The lawsuit came just days after a report by the Institute for Safe Medication Practices (ISMP) found that Xarelto was linked to more serious adverse events reported to the FDA than any other drug in 2015, including more than 1,100 patient deaths.

According to the findings, severe complications with Xarelto exceed those linked to all other drugs, mainly involving injuries associated with uncontrolled bleeding and failure to prevent a stroke or pulmonary embolism, which is what the drug is designed to do.

Xarelto is part of a controversial new class of anticoagulants introduced in recent years to help prevent blood clots among individuals at risk for deep vein thrombosis or pulmonary embolism. However, the large number of Xarelto bleeding problems that have been reported since the drug hit the market have raised questions about the research and warnings provided by the drug makers.

Smith’s lawsuit will be coordinated during pretrial proceedings with more than 5,250 product liability lawsuits pending in the federal court system over severe, and often fatal, bleeding injuries on Xarelto.

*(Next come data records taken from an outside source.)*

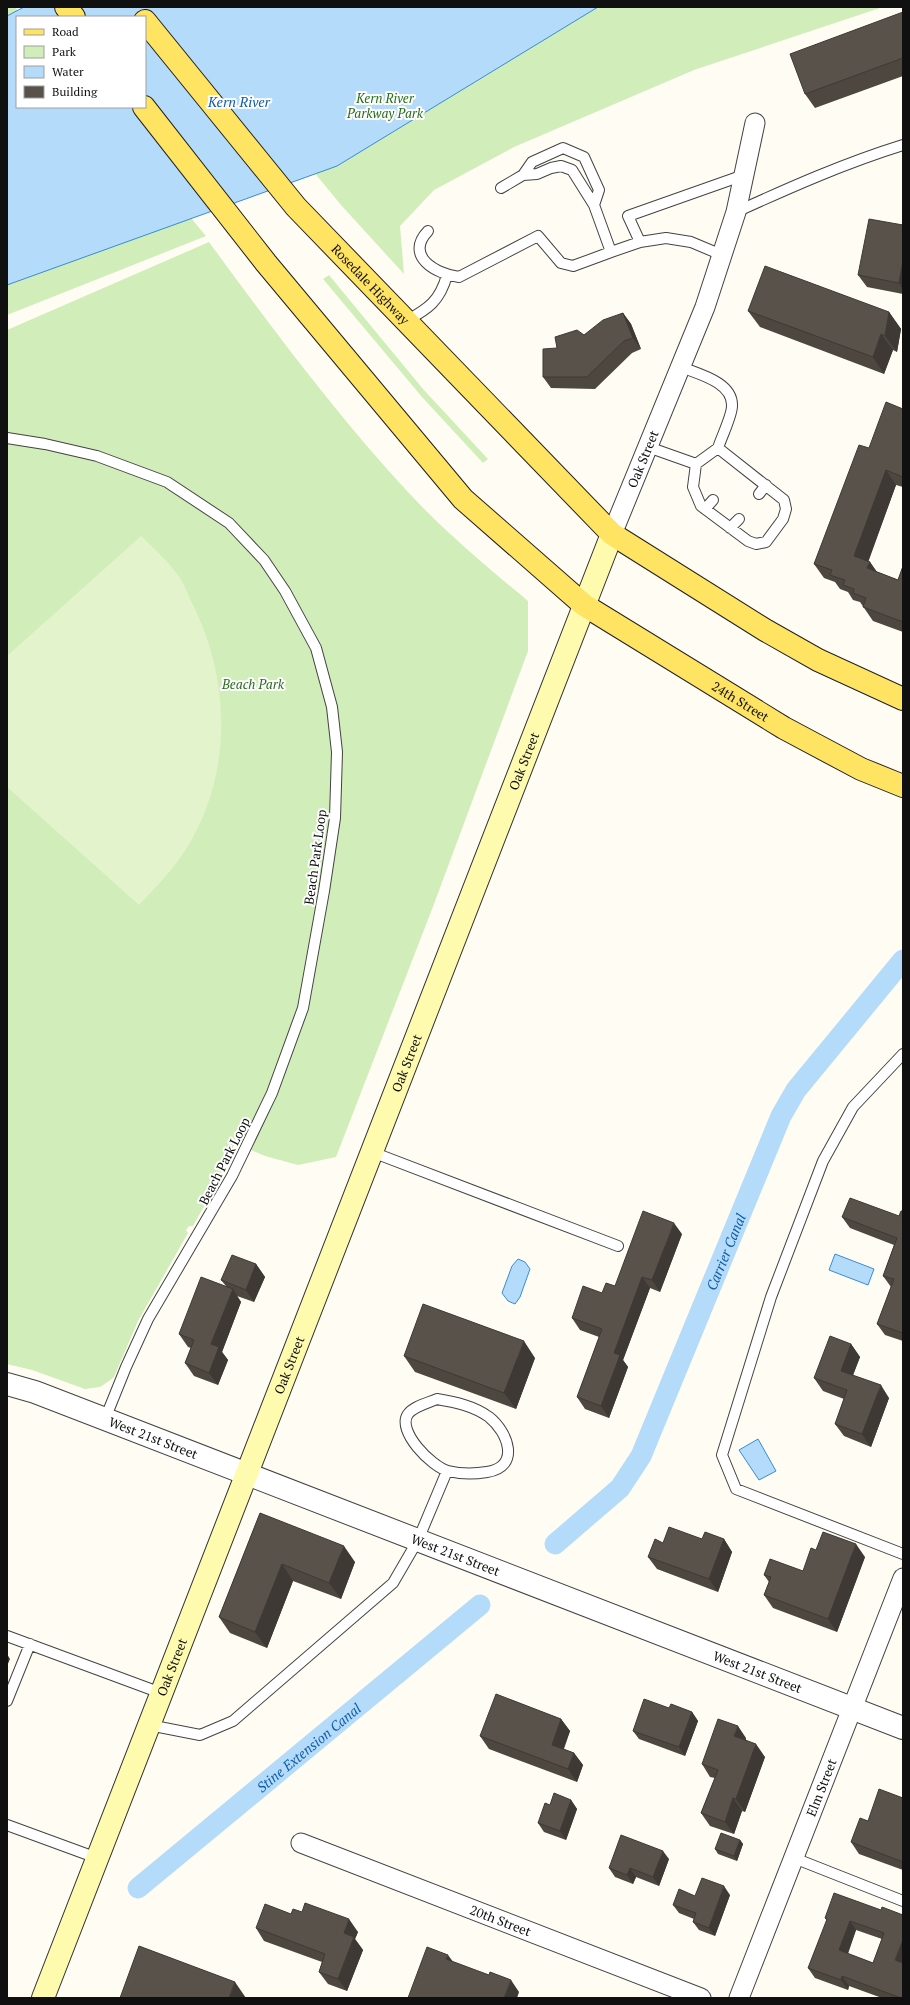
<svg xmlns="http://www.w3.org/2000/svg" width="910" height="2005" font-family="'PT Serif',serif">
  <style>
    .green { fill: #d1edb9 }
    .pitch { fill: #e3f3cb }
    .water { fill: #b4dbfa; stroke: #368cd6; fill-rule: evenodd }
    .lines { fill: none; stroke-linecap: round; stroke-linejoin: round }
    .canal { stroke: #b4dbfa; stroke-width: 21 }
    .service-casing { stroke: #434343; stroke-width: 12 }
    .minor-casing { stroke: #434343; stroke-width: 21 }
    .tertiary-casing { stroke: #434343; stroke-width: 24 }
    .secondary-casing { stroke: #323232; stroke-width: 24 }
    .primary-casing { stroke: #212121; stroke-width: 24 }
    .service { stroke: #fff; stroke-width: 10 }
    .minor { stroke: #fff; stroke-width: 19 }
    .tertiary { stroke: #fff; stroke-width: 22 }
    .secondary { stroke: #fffbae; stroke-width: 22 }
    .primary { stroke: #ffe363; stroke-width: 22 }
    .wall { fill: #4d4740; fill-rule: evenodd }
    .shaded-wall { fill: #3e3934 }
    .building { fill: #59524b; stroke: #3e3934; fill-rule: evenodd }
    .labels { text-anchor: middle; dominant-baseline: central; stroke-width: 4; stroke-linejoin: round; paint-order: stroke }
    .park-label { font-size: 13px; font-style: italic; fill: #266d1b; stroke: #fff }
    .street-label { font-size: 13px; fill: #101010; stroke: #fff }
    .water-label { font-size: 14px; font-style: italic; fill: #0f5dab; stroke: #fff }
  </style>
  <rect width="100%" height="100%" fill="#fffdf3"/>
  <path class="green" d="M 7,7 L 15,7 L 23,17 L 17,17 L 17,107 L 98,107 L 206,236 L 7,315 Z
    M 178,7 L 883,7 L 694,70 L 514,147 L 434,190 L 400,226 L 404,274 L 341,205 Z
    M 209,242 C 272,328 335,413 407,491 C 444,531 487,567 528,601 L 528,651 L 434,904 L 336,1157 L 298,1165 L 265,1156 L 235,1143 L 216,1185 L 193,1226 L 189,1226 L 186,1230 L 188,1233 L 138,1321 L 114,1377 L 109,1381 L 100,1387 L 85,1389 L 32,1370 L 7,1364 L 7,330 Z
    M 329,275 L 423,389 L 488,459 L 483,463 L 422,397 L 323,279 Z"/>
  <path class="pitch" d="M 141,536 C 155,549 169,562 180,578 C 185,586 188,595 192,603 C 231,679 233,775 186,849 C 173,870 156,887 139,905 L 7,787 L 7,656 Z"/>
  <path class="water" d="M 24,7 L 598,7 L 337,166 L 7,285 L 7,16 ZM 17,17 L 145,17 L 145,107 L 17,107 Z
    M 835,1254 L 874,1269 L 868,1285 L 829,1270 Z
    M 518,1259 L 525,1262 L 530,1269 L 520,1297 L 515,1304 L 508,1301 L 502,1293 L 512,1266 Z
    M 758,1439 L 776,1471 L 759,1480 L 739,1450 Z"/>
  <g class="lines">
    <g class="canal">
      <path id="s1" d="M 555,1544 L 620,1488 L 641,1456 L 781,1116 L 796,1090 L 903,960"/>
      <path id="s2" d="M 138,1888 L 480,1605"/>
    </g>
    <defs>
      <path id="service" d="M 501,188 L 523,175
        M 594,205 L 572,170 L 561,166 L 551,168 L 537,174 L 523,175 L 532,162 L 563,148 L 584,157 L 599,190 L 594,205 L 611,252 L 640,242
        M 736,212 C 791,187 845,163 903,145
        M 428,231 C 404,256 436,274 459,277 L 538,236 L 561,263 L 573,266 L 611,252
        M 722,255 L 691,242 L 666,238 L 640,242 L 628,216 L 744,175
        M 406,321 C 428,309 440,301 447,275
        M 681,367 C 698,374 733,382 732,406 C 732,416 721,438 718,448
        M 7,438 L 45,444 L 97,456 L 167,482 L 229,523 L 264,560 L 285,591 L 316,648 L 332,707 L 337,752 L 335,818 L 324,891 L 303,1008 L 272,1093 L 232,1176 L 148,1319 L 126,1367 L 105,1419
        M 648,447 L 696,464
        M 718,448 L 784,500 L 786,509 L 783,519 L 766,542 L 756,544 L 748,541 L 701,506 L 693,487 L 696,464 Z
        M 759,494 L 766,485
        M 705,509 L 713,500
        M 730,528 L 739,519
        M 903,1054 L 853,1107 L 823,1161 L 771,1297 L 722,1455 L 736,1489 L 903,1554
        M 372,1152 L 618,1246
        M 437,1399 C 455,1402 474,1406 489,1417 C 508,1432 521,1467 487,1472 C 475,1474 460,1474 448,1471 C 432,1467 396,1431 408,1414 C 414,1406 428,1403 437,1399 Z
        M 7,1636 L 161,1693
        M 7,1701 L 30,1644
        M 149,1725 L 200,1735 L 233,1721 L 393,1583 L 418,1540 L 447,1471
        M 7,1825 L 97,1858
        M 794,1858 L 903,1901"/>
      <g id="minor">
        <path id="s3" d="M 612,534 L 705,307 L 736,212 L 755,123"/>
        <path id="s4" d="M 301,1843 L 701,1998"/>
        <path id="s5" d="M 739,1998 L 903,1578"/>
      </g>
      <g id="tertiary">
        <path id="s6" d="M 7,1384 L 35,1392 L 105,1419 L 903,1728"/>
      </g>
      <g id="secondary">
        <path id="s7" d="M 43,1998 L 612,534"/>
      </g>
      <g id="primary">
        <path d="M 66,7 L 74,17"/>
        <path id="s8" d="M 145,21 L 296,207 L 612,534 L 765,630 L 818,660 L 903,699"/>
        <path id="s9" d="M 144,107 L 266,263 L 463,499 L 584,605 L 784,728 L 861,769 L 903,786"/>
      </g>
    </defs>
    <use href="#service" class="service-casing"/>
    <use href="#minor" class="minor-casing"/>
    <use href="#tertiary" class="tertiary-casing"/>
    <use href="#secondary" class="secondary-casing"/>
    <use href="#primary" class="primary-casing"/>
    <use href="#service" class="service"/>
    <use href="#minor" class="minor"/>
    <use href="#tertiary" class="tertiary"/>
    <use href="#secondary" class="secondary"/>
    <use href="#primary" class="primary"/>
  </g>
  <path class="wall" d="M 903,12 L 903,76 L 815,108 L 805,94 Z
    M 903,225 L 903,294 L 867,287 L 858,275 Z
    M 748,311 L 889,312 L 901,329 L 897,352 L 893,350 L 884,374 L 760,327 Z
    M 623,313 L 631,324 L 641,349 L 632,353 L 595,389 L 551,388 L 543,377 L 557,348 L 584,335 Z
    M 903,409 L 903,487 L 896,485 L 868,561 L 870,562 L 877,572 L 898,580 L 903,566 L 903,632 L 873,621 L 860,602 L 853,600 L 848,592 L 840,589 L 835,582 L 824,578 L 814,564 Z
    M 903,1211 L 903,1341 L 885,1335 L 877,1324 L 891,1287 L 883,1276 L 894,1245 L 850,1228 L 842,1217 L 899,1216 Z
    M 682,1234 L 660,1292 L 650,1288 L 623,1360 L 628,1367 L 609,1418 L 585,1409 L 577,1397 L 599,1337 L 580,1330 L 572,1318 L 602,1293 L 615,1286 Z
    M 256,1264 L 265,1277 L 254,1302 L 237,1296 L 241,1302 L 222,1352 L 228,1360 L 218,1385 L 194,1376 L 185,1363 L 191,1348 L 188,1347 L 179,1334 L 226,1286 L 221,1280 Z
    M 851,1344 L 860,1357 L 853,1375 L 889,1398 L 871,1447 L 844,1436 L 835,1424 L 844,1399 L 823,1391 L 814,1378 Z
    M 404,1356 L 535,1358 L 516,1409 L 415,1372 Z
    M 260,1513 L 355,1562 L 341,1599 L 293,1581 L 267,1648 L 230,1633 L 219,1617 Z
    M 702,1539 L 724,1539 L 732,1552 L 718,1592 L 657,1569 L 648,1557 L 663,1543 Z
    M 816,1550 L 865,1557 L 837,1632 L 773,1608 L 764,1595 L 769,1582 L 764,1575 L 803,1571 Z
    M 669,1708 L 692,1712 L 698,1721 L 685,1756 L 639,1739 L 633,1731 Z
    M 561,1719 L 570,1731 L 564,1749 L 574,1753 L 583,1765 L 577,1782 L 489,1749 L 480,1736 Z
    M 746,1738 L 746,1740 L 765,1757 L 745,1812 L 742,1811 L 734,1834 L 710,1826 L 701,1813 L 715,1778 L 710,1777 L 702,1764 Z
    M 903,1798 L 903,1870 L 859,1854 L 851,1842 L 868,1821 Z
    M 571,1800 L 577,1809 L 566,1840 L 544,1832 L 538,1823 L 550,1805 Z
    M 740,1840 L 743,1844 L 737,1861 L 718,1854 L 715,1849 Z
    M 669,1859 L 659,1886 L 636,1877 L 633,1884 L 615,1877 L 609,1868 Z
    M 730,1895 L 715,1936 L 699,1930 L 693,1922 L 694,1919 L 679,1913 L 673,1905 L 695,1896 Z
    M 881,1910 L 903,1998 L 882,1998 L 849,1986 L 848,1990 L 815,1978 L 808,1968 L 827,1921 L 825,1918 ZM 856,1930 L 882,1939 L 873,1963 L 848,1954 Z
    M 291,1914 L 358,1932 L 355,1939 L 363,1950 L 347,1991 L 328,1984 L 319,1972 L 322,1962 L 264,1941 L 256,1928 Z"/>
  <path class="shaded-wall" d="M 903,261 L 903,289 L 899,283 Z
    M 889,312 L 901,329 L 897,352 L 885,336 Z
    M 623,313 L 631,324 L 641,349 L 633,338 Z
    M 881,334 L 893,350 L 884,374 L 873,357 Z
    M 886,470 L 896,485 L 865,571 L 854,556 Z
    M 870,562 L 880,577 L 867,568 Z
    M 674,1223 L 682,1234 L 660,1292 L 652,1280 Z
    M 256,1264 L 265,1277 L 254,1302 L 246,1290 Z
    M 642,1277 L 650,1288 L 623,1360 L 628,1367 L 609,1418 L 601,1406 L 614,1353 Z
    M 233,1289 L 241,1302 L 222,1352 L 228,1360 L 218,1385 L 209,1373 L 211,1344 Z
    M 524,1341 L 535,1358 L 516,1409 L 504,1393 Z
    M 851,1344 L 860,1357 L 850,1383 L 841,1371 Z
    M 881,1385 L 889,1398 L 871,1447 L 862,1434 Z
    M 724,1539 L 732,1552 L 718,1592 L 709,1579 Z
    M 856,1544 L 865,1557 L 837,1632 L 828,1619 Z
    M 344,1546 L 355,1562 L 341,1599 L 329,1583 Z
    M 282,1564 L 293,1581 L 267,1648 L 255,1632 Z
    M 7,1654 L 10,1659 L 7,1666 Z
    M 692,1712 L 698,1721 L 685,1756 L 679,1747 Z
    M 561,1719 L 570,1731 L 560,1757 L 552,1745 Z
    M 738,1726 L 746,1738 L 742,1749 L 734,1736 Z
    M 756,1744 L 765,1757 L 745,1812 L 736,1799 Z
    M 574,1753 L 583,1765 L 577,1782 L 568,1769 Z
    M 733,1798 L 742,1811 L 734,1834 L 725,1822 Z
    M 571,1800 L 577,1809 L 566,1840 L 560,1831 Z
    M 740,1840 L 743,1844 L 737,1861 L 734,1856 Z
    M 663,1851 L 669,1859 L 659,1886 L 653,1877 Z
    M 630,1868 L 636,1877 L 633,1884 L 627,1875 Z
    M 724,1886 L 730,1895 L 715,1936 L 709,1928 Z
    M 349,1919 L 358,1932 L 355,1939 L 363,1950 L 347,1991 L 338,1979 L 344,1933 Z
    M 850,1921 L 856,1930 L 845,1960 L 839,1950 Z
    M 903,1939 L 903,1967 L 895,1960 Z
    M 448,1955 L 457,1967 L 446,1959 Z
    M 842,1976 L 849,1986 L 848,1990 L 841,1980 Z
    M 511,1980 L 519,1992 L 517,1998 L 504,1998 Z
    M 235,1982 L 246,1998 L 229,1998 Z"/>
  <path class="building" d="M 903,12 L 903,58 L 805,94 L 790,54 Z
    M 869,219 L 903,225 L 903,261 L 899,283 L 858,275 Z
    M 765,266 L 889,312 L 885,336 L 881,334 L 873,357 L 748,311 Z
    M 623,313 L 633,338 L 624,341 L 587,377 L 543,377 L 543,349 L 557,348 L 555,337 L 577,330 L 584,335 L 603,320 Z
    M 886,402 L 903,409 L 903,477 L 886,470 L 854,556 L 870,562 L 867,568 L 898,580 L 903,566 L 903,622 L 863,607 L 866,598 L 853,593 L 854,589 L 843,585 L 845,580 L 830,575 L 832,570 L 814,564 L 859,445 L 869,448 Z
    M 850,1198 L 899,1216 L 901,1211 L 903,1211 L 903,1333 L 877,1324 L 894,1279 L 883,1276 L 897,1238 L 842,1217 Z
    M 643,1211 L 674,1223 L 652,1280 L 642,1277 L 614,1353 L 620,1355 L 601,1406 L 577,1397 L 602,1329 L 572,1318 L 583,1286 L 602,1293 L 606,1283 L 615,1286 Z
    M 232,1255 L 256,1264 L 246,1290 L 221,1280 Z
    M 201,1277 L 233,1289 L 211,1344 L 219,1347 L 209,1373 L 185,1363 L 194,1340 L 179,1334 Z
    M 423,1304 L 524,1341 L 504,1393 L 404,1356 Z
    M 830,1336 L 851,1344 L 841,1371 L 881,1385 L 862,1434 L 835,1424 L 847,1390 L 814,1378 Z
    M 260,1513 L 344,1546 L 329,1583 L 282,1564 L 255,1632 L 219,1617 Z
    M 669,1527 L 702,1539 L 705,1532 L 724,1539 L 709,1579 L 648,1557 L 655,1539 L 663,1543 Z
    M 823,1532 L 856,1544 L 828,1619 L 764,1595 L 771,1577 L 764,1575 L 770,1559 L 803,1571 L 811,1548 L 816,1550 Z
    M 496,1694 L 561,1719 L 552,1745 L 574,1753 L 568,1769 L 480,1736 Z
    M 644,1699 L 669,1708 L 671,1704 L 692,1712 L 679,1747 L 633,1731 Z
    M 718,1719 L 738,1726 L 734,1736 L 756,1744 L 736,1799 L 733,1798 L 725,1822 L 701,1813 L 718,1770 L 702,1764 Z
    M 879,1789 L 903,1798 L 903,1862 L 851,1842 L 860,1818 L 868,1821 Z
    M 554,1793 L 571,1800 L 560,1831 L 538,1823 L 545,1803 L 550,1805 Z
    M 721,1833 L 740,1840 L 734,1856 L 715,1849 Z
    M 621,1835 L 663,1851 L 653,1877 L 630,1868 L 627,1875 L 609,1868 Z
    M 702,1878 L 724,1886 L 709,1928 L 693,1922 L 696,1913 L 673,1905 L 679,1889 L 695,1896 Z
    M 834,1893 L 881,1910 L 882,1907 L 903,1915 L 903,1939 L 895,1960 L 903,1963 L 903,1998 L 901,1998 L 842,1976 L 841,1980 L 808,1968 L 827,1919 L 825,1918 ZM 850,1921 L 884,1933 L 873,1963 L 839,1950 Z
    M 305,1903 L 349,1919 L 344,1933 L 354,1937 L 338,1979 L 319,1972 L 325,1954 L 256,1928 L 265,1904 L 291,1914 L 293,1909 L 302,1912 Z
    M 139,1946 L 235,1982 L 229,1998 L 120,1998 Z
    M 427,1947 L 448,1955 L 446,1959 L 489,1975 L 490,1972 L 511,1980 L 504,1998 L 408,1998 Z"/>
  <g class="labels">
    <g class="park-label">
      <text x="385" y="98">Kern River<tspan x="385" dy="15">Parkway Park</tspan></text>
      <text x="253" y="684">Beach Park</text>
    </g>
    <g class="street-label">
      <text stroke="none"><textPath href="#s8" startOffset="347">Rosedale Highway</textPath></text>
      <text stroke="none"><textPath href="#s3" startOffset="81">Oak Street</textPath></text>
      <text stroke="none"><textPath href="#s9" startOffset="850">24th Street</textPath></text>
      <text stroke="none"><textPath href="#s7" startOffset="1327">Oak Street</textPath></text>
      <text transform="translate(315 857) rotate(-82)">Beach Park Loop</text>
      <text stroke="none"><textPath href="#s7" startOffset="1003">Oak Street</textPath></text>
      <text transform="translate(224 1161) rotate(-63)">Beach Park Loop</text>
      <text stroke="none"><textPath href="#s7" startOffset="679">Oak Street</textPath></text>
      <text stroke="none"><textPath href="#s6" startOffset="156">West 21st Street</textPath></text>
      <text stroke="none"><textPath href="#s6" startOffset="480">West 21st Street</textPath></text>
      <text stroke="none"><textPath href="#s7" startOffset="355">Oak Street</textPath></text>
      <text stroke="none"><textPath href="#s6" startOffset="804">West 21st Street</textPath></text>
      <text stroke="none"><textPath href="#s5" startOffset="226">Elm Street</textPath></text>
      <text stroke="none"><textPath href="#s4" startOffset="214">20th Street</textPath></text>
    </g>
    <g class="water-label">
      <text x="239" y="101">Kern River</text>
      <text stroke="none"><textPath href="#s1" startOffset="345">Carrier Canal</textPath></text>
      <text stroke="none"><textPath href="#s2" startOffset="221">Stine Extension Canal</textPath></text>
    </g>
  </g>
  <rect width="910" height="2005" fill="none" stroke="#101010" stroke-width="16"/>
  <rect x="16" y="16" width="130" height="92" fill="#ffffff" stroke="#9f9f9f"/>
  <rect x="24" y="29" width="20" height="6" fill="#ffe363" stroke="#9f9f9f"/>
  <text x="52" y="36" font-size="12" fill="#101010">Road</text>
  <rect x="24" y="46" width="20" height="12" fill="#d1edb9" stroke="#9f9f9f"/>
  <text x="52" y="56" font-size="12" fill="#101010">Park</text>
  <rect x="24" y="66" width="20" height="12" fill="#b4dbfa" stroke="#9f9f9f"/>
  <text x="52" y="76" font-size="12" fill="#101010">Water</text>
  <rect x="24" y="86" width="20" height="12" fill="#59524b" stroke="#9f9f9f"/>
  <text x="52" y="96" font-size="12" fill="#101010">Building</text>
</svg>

Given the similar questions of fact and law raised in the cases, the lawsuits have been consolidated as part of a federal multidistrict litigation (MDL), which is is centralized before U.S. District Judge Eldon Fallon in the Eastern District of Louisiana to reduce duplicative discovery, avoid conflicting pretrial rulings and serve the convenience of witnesses, parties and the courts.

Judge Fallon has scheduled a series of early Xarleto bellwether trials in the MDL, which are expected to begin in February 2017. While the outcomes of these early trial dates will not be binding on other claims, they may help the parties negotiate Xarelto settlements that could avoid the need for thousands of individual cases to go before juries nationwide.

On July 2, both plaintiffs and defendants involved in ongoing Xarelto litigation filed a joint status report (PDF) on the cases, indicating that discovery in 40 cases selected for potential bellwether trials is moving forward. The status report was filed ahead of a conference on Xarelto lawsuits planned for today.

As Xarelto injury lawyers continue to review potential cases for individuals and families nationwide, it is expected that the number of lawsuits involved in the MDL will continue to grow over the coming months.